#### [EXERCISE OBJECTIVE]
Within the entries below, find the portion that opens with the line containing "beverage can: present" and closes with the line containing "mug: present [372,287,444,391]". Retype that portion exactly and only.

#### [EXERCISE DATA]
Start of Block

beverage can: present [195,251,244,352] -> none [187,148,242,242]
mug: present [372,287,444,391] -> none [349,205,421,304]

End of Block
Start of Block

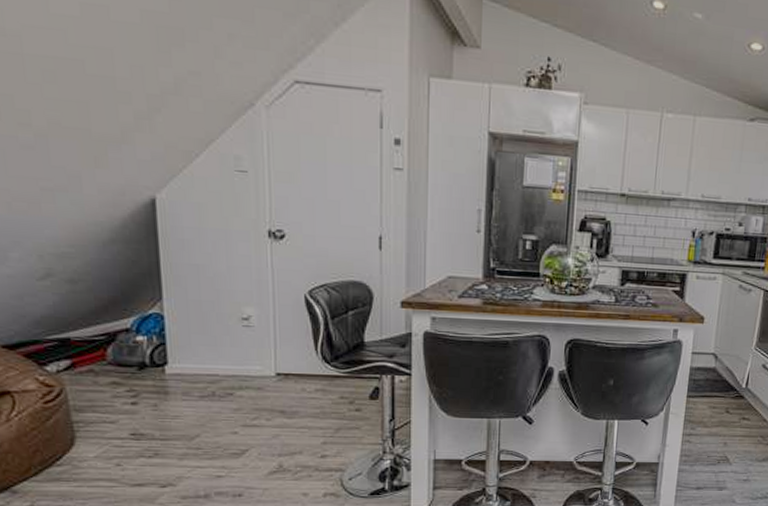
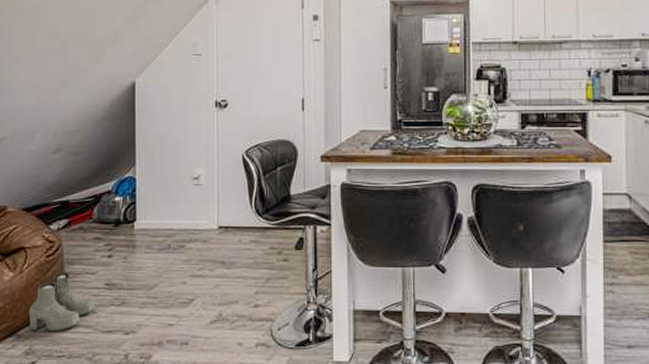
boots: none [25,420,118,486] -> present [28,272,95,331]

End of Block
Start of Block

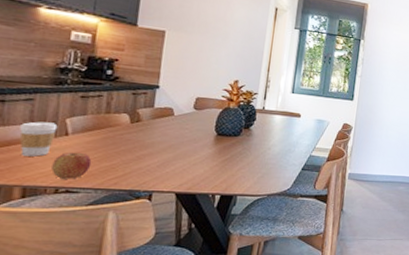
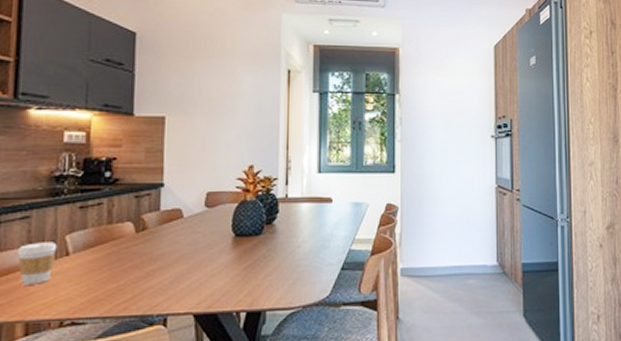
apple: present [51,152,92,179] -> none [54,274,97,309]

End of Block

#### [RESPONSE TO THIS EXERCISE]
beverage can: present [195,251,244,352] -> none [187,148,242,242]
mug: present [372,287,444,391] -> none [349,205,421,304]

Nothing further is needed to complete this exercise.